Note that we started using the direct builder method instead of the wrapper from_env() here. This has a different effect than the from_env() wrapper where the default configuration chain is looked up. When using the builder() method, the defaults are what’s written in the SDK, and no looked up in the default configuration chain.

Writing a Custom Credentials Provider

A better way to implement a custom credential retrieval logic is to write a custom credentials provider.
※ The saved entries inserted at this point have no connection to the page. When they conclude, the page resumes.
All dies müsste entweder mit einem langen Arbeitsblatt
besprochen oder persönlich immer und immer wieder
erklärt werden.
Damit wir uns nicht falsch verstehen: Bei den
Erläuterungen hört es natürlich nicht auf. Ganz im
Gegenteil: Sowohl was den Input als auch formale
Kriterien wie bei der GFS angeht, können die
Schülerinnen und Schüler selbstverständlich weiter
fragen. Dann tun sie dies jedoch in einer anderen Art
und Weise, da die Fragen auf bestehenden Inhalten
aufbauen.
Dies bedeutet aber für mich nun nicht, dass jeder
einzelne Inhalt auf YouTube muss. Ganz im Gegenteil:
This is done in a few short steps.

1. Define the struct that denotes the custom credentials provider
2. Implement the logic that retrieves the credentials as an async function which returns a aws_credential_types::provider::Result.
3. Implement the trait aws_credential_types::provider::ProvideCredentials for the struct, which is ultimately a single function provide_credentials() which returns a future that returns the credentials.
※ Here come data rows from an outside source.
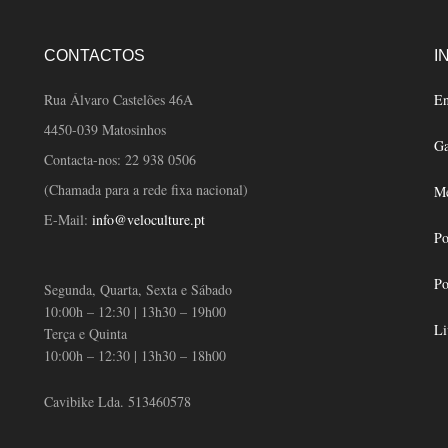
CONTACTOS
I
Rua Álvaro Castelões 46A
En
4450-039 Matosinhos
Ga
Contacta-nos:
22 938 0506
(Chamada para a rede fixa nacional)
Mé
E-Mail:
info@veloculture.pt
Po
Po
Segunda, Quarta, Sexta e Sábado
10:00h – 12:30 | 13h30 – 19h00
Li
Terça e Quinta
10:00h – 12:30 | 13h30 – 18h00
Cavibike Lda. 513460578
For this approach, the feature aws-credential-types/hardcoded-credentials is not needed.

//...
use aws_credential_types::{
    provider::{self, future, ProvideCredentials,},
    Credentials,
};
//...

// create the type for the custom credentials provider
#[derive(Debug)]
struct CustomCredentialsProvider;

// implement the async logic to generate/retrieve credentials (ex:) from a secret store
impl CustomCredentialsProvider {
    async fn load_credentials(&self) -> provider::Result {
        // IMPORTANT: demo only. DO NOT hardcode credentials!!!
        Ok(Credentials::new("ACCESS_KEY", "SECRET_KEY", Some("SESSION_TOKEN".to_string()), None, "CustomProvider"))
    }
}

// implement ProvideCredentials and return a future for the credentials retrieval logic
impl ProvideCredentials for CustomCredentialsProvider {
    fn provide_credentials<'a>(&'a self) -> future::ProvideCredentials<'a> where Self: 'a {
        future::ProvideCredentials::new(self.load_credentials())
    }
}

Then use this as the Credentials Provider when building the config struct.

//...
use aws_sdk_cloudtrail::{
    types::{LookupAttribute, LookupAttributeKey},
    Client, Error,
    Config,
};
//..
#[tokio::main]
async fn main() -> Result<(), Error> {
    //...
    let shared_config: Config = Config::builder()
        .credentials_provider(CustomCredentialsProvider)
        .region(Region::new("ap-southeast-2"))
        .build();

    let client: Client = Client::from_conf(config);

    //...
}

Conclusion

Rust SDK for AWS is generated from the Smithy language definitions for the AWS API using smithy-rs. So reading the code itself, in rare cases, could be convoluted. AWS documentation on the SDK had been a bit behind, especially during the developer preview phase. However it looks like AWS has been filling the gaps quickly around the GA release. The perfect starting point is at the landing page with more details on different service related crates in each crate’s documentation.

The working code for the above examples are in Github.